Colin Davis conducting the Orchestra of the Royal Opera House, from Philips 289 462 847-2.
Downtown Music Gallery, an excellent record store and performance space specializing in avant-garde genres, is desperately looking for a new home, having been priced out of its current location on the Bowery. The staff's appeal for help doubles as a cogent essay on the decimation of New York's downtown scene by out-of-control rents. I don't know if any good-hearted, progressive-minded Lower East Side landlords read this blog, but DMG needs you.

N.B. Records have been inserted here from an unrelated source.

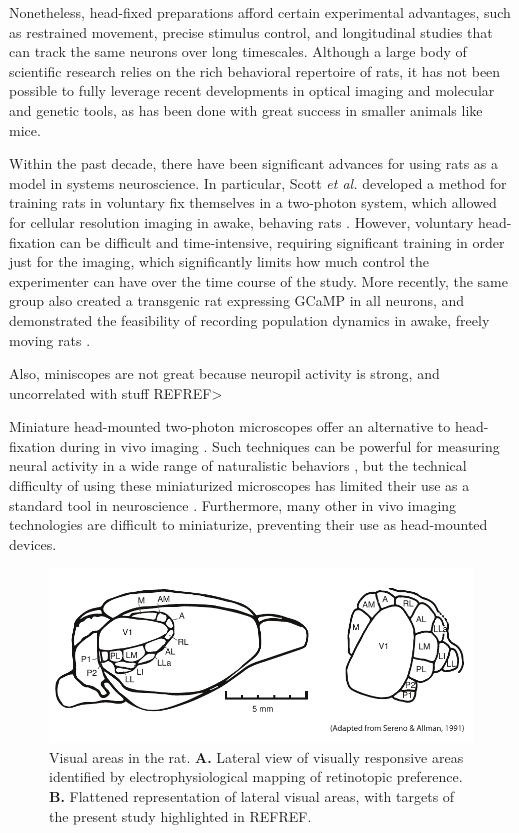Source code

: Nonetheless, head-fixed preparations afford certain experimental advantages, such as restrained movement, precise stimulus control, and longitudinal studies that can track the same neurons over long timescales. Although a large body of scientific research relies on the rich behavioral repertoire of rats, it has not been possible to fully leverage recent developments in optical imaging and molecular and genetic tools, as has been done with great success in smaller animals like mice. 

Within the past decade, there have been significant advances for using rats as a model in systems neuroscience. In particular, Scott \textit{et al.} developed a method for training rats in voluntary fix themselves in a two-photon system, which allowed for cellular resolution imaging in awake, behaving rats \cite{Scott2013}. However, voluntary head-fixation can be difficult and time-intensive, requiring significant training in order just for the imaging, which significantly limits how much control the experimenter can have over the time course of the study. More recently, the same group also created a transgenic rat expressing GCaMP in all neurons, and demonstrated the feasibility of recording population dynamics in awake, freely moving rats \cite{Scott2018ImagingMacroscope}. 

Also, miniscopes are not great because neuropil activity is strong, and uncorrelated with stuff REFREF>

Miniature head-mounted two-photon microscopes offer an alternative to head-fixation during in vivo imaging \cite{Helmchen2001, Piyawattanametha2009, Sawinski2009}. Such techniques can be powerful for measuring neural activity in a wide range of naturalistic behaviors \cite{Sawinski2009}, but the technical difficulty of using these miniaturized microscopes has limited their use as a standard tool in neuroscience \cite{Kerr2012}. Furthermore, many other in vivo imaging technologies are difficult to miniaturize, preventing their use as head-mounted devices. 

\begin{figure}[t!]
    \includegraphics[width=\textwidth]{figures/chapter_2/fig_2-1_rat_visual_areas/rat_visual_areas.pdf}
    \vspace{.1in}
    \caption[Visual areas in the rat]{Visual areas in the rat. \textbf{A.} Lateral view of visually responsive areas identified by electrophysiological mapping of retinotopic preference. \textbf{B.} Flattened representation of lateral visual areas, with targets of the present study highlighted in REFREF. 
    \label{fig:rat_visual_areas}}
\end{figure}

Critical Mass, the blog of the National Book Critics Circle, has asked various writers for their book recommendations. Here's my contribution: "Carl Wilson's Let’s Talk About Love: A Journey to the End of Taste is part of a paperback book series called 33 1/3, in which writers talk
in depth about a pop album they admire. Wilson, a music critic for the
Toronto Globe and Mail, boldly elects to write about an artist he
thinks he can’t stand: Céline Dion. (Yes, the subtitle performs the
brilliant feat of conflating two Célines into one.) It’s as much an
essay in aesthetics as a description of music; indeed, relatively few
of Wilson’s 161 pages are devoted to accounting for the contents of
Dion’s 1997 album Let’s Talk About Love, the one with the Titanic song.

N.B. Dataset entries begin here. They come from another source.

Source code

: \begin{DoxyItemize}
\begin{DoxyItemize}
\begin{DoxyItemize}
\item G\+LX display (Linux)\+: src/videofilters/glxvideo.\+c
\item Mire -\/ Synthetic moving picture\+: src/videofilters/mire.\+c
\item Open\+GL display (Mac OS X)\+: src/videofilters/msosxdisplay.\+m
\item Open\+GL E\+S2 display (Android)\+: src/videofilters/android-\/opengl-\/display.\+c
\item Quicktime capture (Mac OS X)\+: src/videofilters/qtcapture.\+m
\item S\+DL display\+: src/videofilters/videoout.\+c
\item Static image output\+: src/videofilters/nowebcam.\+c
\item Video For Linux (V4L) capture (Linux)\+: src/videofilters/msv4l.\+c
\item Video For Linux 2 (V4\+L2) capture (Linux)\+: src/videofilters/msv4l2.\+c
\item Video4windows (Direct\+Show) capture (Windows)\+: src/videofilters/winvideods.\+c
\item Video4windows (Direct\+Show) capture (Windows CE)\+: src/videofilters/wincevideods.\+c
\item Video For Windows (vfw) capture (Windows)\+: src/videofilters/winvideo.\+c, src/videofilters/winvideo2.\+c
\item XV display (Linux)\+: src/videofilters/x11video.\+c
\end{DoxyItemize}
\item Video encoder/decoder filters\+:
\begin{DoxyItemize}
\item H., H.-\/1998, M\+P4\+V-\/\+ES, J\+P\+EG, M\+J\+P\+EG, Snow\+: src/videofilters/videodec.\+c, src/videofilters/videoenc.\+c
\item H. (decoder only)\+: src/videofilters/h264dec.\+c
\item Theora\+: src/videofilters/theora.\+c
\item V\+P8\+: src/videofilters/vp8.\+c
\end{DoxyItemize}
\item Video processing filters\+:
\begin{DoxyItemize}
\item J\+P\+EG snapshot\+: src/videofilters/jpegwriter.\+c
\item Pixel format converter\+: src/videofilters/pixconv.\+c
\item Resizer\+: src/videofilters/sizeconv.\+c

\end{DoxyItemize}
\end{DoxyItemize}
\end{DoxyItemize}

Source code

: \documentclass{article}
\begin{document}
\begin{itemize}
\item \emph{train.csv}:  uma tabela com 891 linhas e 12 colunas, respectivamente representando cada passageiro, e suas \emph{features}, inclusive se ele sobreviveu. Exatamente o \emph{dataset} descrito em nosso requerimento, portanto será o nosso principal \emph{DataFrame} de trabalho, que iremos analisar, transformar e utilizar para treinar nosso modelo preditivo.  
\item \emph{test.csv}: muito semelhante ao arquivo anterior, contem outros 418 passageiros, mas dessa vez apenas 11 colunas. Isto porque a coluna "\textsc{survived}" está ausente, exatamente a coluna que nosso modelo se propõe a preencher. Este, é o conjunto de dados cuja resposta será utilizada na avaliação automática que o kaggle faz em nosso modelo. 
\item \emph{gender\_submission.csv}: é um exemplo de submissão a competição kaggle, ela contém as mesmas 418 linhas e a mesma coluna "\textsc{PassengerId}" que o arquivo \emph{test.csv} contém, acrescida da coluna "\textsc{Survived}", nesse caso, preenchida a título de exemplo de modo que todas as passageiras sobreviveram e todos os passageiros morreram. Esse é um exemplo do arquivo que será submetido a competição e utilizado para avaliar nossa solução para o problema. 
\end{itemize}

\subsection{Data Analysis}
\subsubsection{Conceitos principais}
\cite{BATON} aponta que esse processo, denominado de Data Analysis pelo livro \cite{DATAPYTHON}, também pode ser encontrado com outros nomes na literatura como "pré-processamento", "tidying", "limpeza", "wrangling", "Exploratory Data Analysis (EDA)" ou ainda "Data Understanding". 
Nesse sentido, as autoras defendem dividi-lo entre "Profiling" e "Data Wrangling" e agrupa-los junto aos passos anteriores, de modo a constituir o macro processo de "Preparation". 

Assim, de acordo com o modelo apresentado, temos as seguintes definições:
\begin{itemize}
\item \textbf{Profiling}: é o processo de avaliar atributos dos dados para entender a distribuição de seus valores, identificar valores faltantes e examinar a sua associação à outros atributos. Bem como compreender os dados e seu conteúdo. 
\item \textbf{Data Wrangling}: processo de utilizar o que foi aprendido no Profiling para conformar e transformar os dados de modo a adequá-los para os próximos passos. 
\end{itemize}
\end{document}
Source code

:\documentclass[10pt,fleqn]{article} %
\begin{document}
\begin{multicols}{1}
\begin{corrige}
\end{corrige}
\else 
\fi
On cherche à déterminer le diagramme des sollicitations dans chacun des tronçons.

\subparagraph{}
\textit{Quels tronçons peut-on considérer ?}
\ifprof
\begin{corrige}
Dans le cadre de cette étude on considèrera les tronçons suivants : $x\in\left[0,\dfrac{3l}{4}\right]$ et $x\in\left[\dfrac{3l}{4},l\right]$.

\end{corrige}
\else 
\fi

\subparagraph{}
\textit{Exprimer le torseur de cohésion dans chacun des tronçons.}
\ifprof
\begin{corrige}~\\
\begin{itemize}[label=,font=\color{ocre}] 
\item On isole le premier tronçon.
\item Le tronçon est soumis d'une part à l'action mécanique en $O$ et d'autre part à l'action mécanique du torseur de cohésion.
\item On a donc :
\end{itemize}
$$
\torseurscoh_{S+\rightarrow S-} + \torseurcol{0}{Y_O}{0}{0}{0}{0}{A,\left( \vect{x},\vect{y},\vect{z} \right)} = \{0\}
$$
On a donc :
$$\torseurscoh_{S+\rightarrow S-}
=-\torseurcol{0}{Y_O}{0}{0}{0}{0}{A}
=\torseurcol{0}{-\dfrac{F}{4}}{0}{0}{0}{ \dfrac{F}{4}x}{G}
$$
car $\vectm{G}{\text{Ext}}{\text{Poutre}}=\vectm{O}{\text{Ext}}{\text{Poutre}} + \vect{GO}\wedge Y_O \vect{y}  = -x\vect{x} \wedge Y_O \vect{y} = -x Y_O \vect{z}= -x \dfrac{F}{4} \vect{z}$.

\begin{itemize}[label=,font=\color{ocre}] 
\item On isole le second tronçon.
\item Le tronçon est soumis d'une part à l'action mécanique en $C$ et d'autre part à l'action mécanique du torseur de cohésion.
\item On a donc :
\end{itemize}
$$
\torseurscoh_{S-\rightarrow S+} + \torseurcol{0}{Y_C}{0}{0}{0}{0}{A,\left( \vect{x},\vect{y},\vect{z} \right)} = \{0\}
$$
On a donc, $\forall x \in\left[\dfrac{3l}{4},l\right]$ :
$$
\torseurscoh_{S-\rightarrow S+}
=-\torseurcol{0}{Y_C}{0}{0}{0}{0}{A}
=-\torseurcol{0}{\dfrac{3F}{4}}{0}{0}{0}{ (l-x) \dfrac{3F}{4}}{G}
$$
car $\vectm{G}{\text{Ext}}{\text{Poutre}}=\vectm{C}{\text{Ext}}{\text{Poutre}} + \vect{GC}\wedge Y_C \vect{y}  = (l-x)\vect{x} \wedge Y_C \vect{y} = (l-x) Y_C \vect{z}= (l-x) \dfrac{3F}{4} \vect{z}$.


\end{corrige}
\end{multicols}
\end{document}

Instead, Wilson wants to know why he, as a pop listener of intellectual
bent, seems almost to have no choice but to detest Dion; why millions
of listeners in a hundred or more countries around the world
passionately embrace her; why Québécois tend to hear her rather
differently than do Americans and Anglophone Canadians; why Pierre
Bourdieu was only half right about the economics of cultural taste; why 'schmaltz … is never purely escapist'; why it’s sometimes unaccountably
overpowering. At the end of his investigations, Wilson hasn’t exactly
turned into a Céline Dion fan, but his views of the pop diva have grown
considerably more complex. I finished the book with the delicious feeling that
the mystery of music had deepened just a little more." Carl blogs at Zoilus.

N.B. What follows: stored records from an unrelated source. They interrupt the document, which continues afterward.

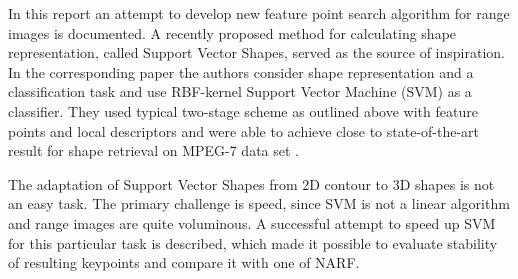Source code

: In this report an attempt to develop new feature point search algorithm for range images is documented. A recently proposed method for calculating shape representation, called Support Vector Shapes, served as the source of inspiration. In the corresponding paper  \cite{SVS2013} the authors consider shape representation and a classification task and use RBF-kernel Support Vector Machine (SVM) \cite{cortes1995support} as a classifier. They used typical two-stage scheme as outlined above with feature points and local descriptors and were able to achieve close to state-of-the-art result for shape retrieval on MPEG-7 data set \cite{latecki2000shape}. 

The adaptation of Support Vector Shapes from 2D contour to 3D shapes is not an easy task. The primary challenge is speed, since   
SVM is not a linear algorithm and range images are quite voluminous. A successful attempt to speed up SVM for this particular  task is described, which made it possible to evaluate stability of resulting keypoints and compare it with one of NARF.
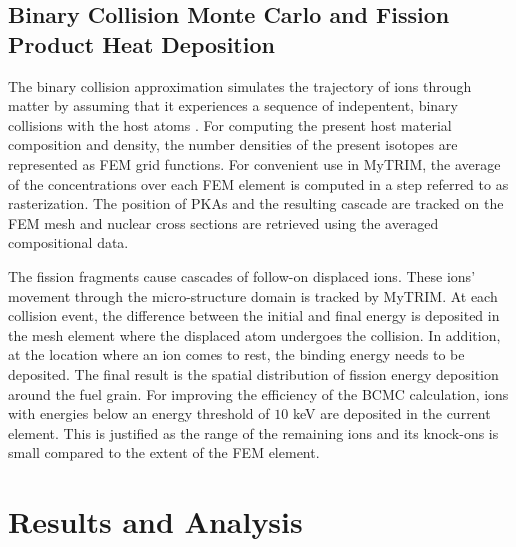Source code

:\documentclass{anstrans}
\begin{document}
\subsection{Binary Collision Monte Carlo and Fission Product Heat Deposition}
The binary collision approximation simulates the trajectory of ions through matter by assuming that it experiences a sequence of indepentent, binary collisions with the host atoms \cite{SRIM}. For computing the present host material composition and density, the number densities of the present isotopes are represented as FEM grid functions. For convenient use in MyTRIM, the average of the concentrations over each FEM element is computed in a step referred to as rasterization. The position of PKAs and the resulting cascade are tracked on the FEM mesh and nuclear cross sections are retrieved using the averaged compositional data.

The fission fragments cause cascades of follow-on displaced ions. These ions' movement through the micro-structure domain is tracked by MyTRIM. At each collision event, the difference between the initial and final energy is deposited in the mesh element where the displaced atom undergoes the collision. In addition, at the location where an ion comes to rest, the binding energy needs to be deposited. The final result is
the spatial distribution of fission energy deposition around the fuel grain.
For improving the efficiency of the BCMC calculation, ions with energies below an energy threshold of $10$ keV are deposited in the current element. This is justified as the range of the remaining ions and its knock-ons is small compared to the extent of the FEM element.

\section{Results and Analysis}

\end{document}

I received a lovely note from a friend of a friend, a well-regarded writer in another field. He read my book and subsequently developed what he calls a "full-blown obsession" with Messiaen, whom he'd never listened to before. The obsession grew to the point where he did something unprecedented and extreme: he bought tickets to an orchestra concert. Namely, the St. Louis Symphony's Turangalîla evening, which I praised below. He writes: "I'm not even going to try to describe the effect it had on me, other than to say there are a few cultural encounters that have marked me forever — understanding Cézanne for the first time, my Merce Cunningham epiphany, my first, second, third, fourth, fifth, and sixth viewings of Hou Hsiao-hsien's Flowers of Shanghai — and the Turangalîla now joins their company." This is obviously my cue to see Flowers of Shanghai!
Inextinguishable. The New Yorker, Feb. 25, 2008.
Some more CD notes: Herbert Blomstedt's cycle with the San Francisco Symphony offers a very solid (and cheap) introduction to Nielsen. There are also strong recent cycles by Michael Schønwandt (da capo) and Osmo Vänskä (BIS). Leonard Bernstein's classic recordings of the Third, the Fifth, the Flute Concerto, and the Clarinet Concerto are available through ArkivMusic as part of a four-CD box. Amazon's download site has Thomas Jensen's stunning live performance of the Fourth and also songs sung by the heart-stirring Aksel Schiøtz.